Лариса округлила глаза.
– Она ужасно его ревновала, – продолжил Гена, – но, узнав о его самоубийстве, сказала, что хорошо, что он застрелился из большого пистолета. А то некрасиво бы получилось: такой поэт и стрелялся из маленького «браунинга». И вообще… это было больше похоже на мучение, чем на любовь. Они жили втроем: Лиля Брик, Маяковский и муж Лили. Лиле нравилось заниматься сексом с мужем. Тогда они запирали Володю на кухне. Он рвался к ним, царапался в дверь и плакал. Его не пускали. Но она все равно ужасно его ревновала. Логично? Или не совсем?
Лариса не нашлась что ответить.
Артем изучал список, усевшись на свое привычное место перед входной дверью в магазин. На первый взгляд там не было ничего интересного. Разные размеры, разные расцветки, разное время пропаж. Артем изучил все позиции трижды, но так ничего и не уловил. Особо он отметил, что белое белье с искусственным жемчугом, которое было найдено у Ксении, в субботу не пропадало. Таким образом, вся история о клептоманке, которая принесла украденное назад, не выдерживала критики.
Получалось, что Ксения взяла белье прямо перед тем, как Артем схватил ее за руку, а не за два дня до этого. Артем вздохнул. Толстая коса не выходила у него из головы, дразня сознание. Теперь же оказывалось, что она все-таки была воровкой. Да к тому же еще и лгуньей.
– Темка, – сказал ему накануне друг, с которым они пили пиво, сидя на кухне и куря в форточку, – ты же видел ее один раз в жизни, и то в слезах и в сложной ситуации. Ты с ней даже не разговаривал. Чего ты страдаешь?
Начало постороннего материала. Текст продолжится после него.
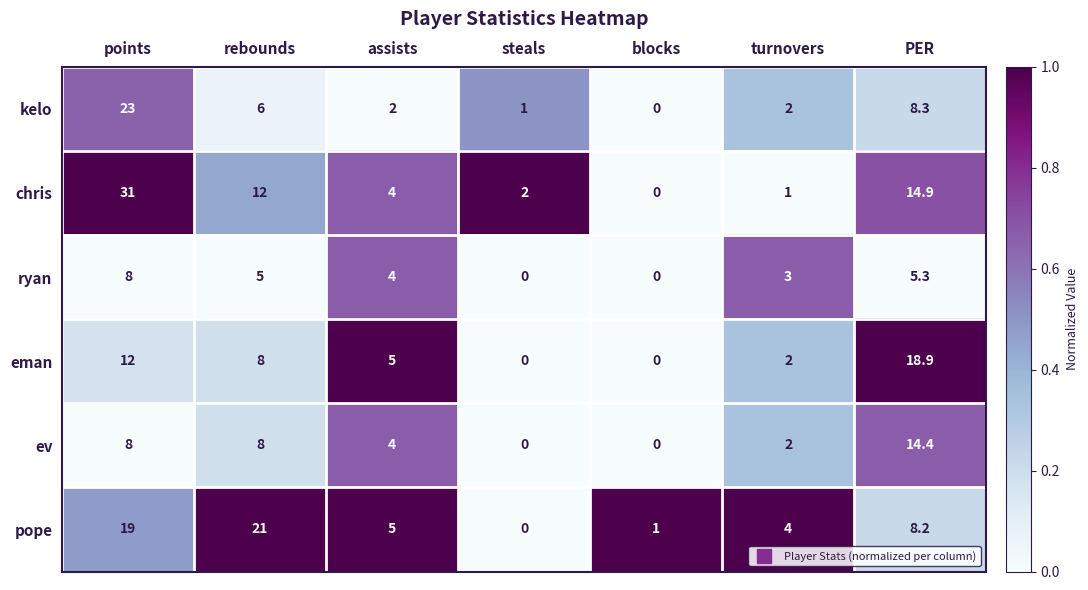

What is the approximate value of ev at turnovers?

2.0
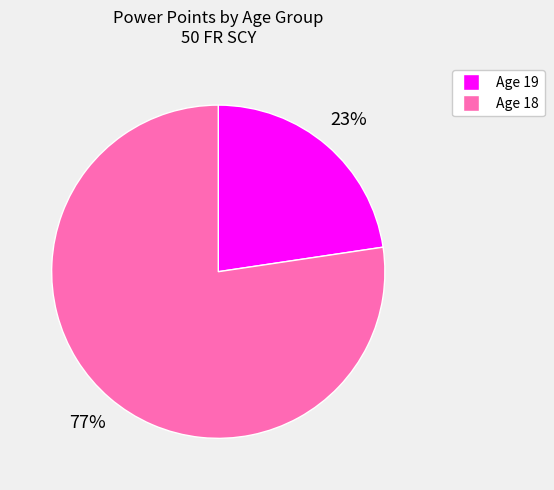

To the nearest percent, what is the average slice percentage?

50%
– Ты знаешь, – произнес Артем, наливая пиво в глиняную щербатую кружку, привезенную в свое время из Праги, – в семнадцатом веке царь Михаил Федорович проводил смотрины невест и выбрал Машу Хлопову. И все было у них хорошо, пока она не заболела. И заболела, видимо, неспроста. Потому что бояре тут же объявили ее слабой здоровьем, не подходящей на роль царицы и за две недели до свадьбы сослали в монастырь. Так вот. Бедный Михаил Федорович маялся до конца своих дней.
– Что, так и не женился?
– Женился, а как же. Через много лет и через силу.
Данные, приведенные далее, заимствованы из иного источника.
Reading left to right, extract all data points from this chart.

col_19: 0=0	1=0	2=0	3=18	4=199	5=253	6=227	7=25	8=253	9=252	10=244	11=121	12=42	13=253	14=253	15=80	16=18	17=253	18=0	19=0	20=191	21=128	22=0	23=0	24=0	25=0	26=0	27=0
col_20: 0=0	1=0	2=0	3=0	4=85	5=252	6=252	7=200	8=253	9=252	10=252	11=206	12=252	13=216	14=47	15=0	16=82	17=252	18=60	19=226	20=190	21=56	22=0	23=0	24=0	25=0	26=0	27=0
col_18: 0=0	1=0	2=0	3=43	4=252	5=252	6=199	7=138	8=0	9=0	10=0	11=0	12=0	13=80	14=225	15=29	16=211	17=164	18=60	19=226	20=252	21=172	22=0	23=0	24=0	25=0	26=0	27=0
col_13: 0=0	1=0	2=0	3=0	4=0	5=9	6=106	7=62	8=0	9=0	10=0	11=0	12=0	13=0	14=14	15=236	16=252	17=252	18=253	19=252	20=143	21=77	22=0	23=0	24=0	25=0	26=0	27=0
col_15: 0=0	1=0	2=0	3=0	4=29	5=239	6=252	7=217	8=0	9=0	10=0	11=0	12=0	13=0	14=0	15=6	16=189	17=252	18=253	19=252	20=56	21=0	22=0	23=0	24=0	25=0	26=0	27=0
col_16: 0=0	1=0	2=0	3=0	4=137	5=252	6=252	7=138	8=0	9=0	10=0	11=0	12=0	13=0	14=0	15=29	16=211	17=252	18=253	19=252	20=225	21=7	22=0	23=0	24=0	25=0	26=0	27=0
– Ты романтик, – сказал товарищ, набирая в ладонь соленого арахиса.
– Не, – огрызнулся Артем, – просто если видишь, что человек тебе нравится, можно и усилия приложить.
– Она же психически больная.
– Вылечится.
Теперь же Артем смотрел на список и ощущал пустоту. Ксения всем врала. И ему тоже. Смысла защищать ее не было, список можно было смело передавать владельцам магазина. В его сознании снова возникло чувство, которое он испытал, глядя утром через стекло в помещение магазина. Он определенно что-то видел. Но к судьбе Ксении это не имело никакого отношения, поэтому Артем выбросил эту мысль из головы.
– Она беременна, – сказала врач.
Мать посмотрела на дочь злыми глазами.
– Я это подозревала, – произнесла она, – сколько будет стоить решить проблему и когда это можно сделать? – спросила она.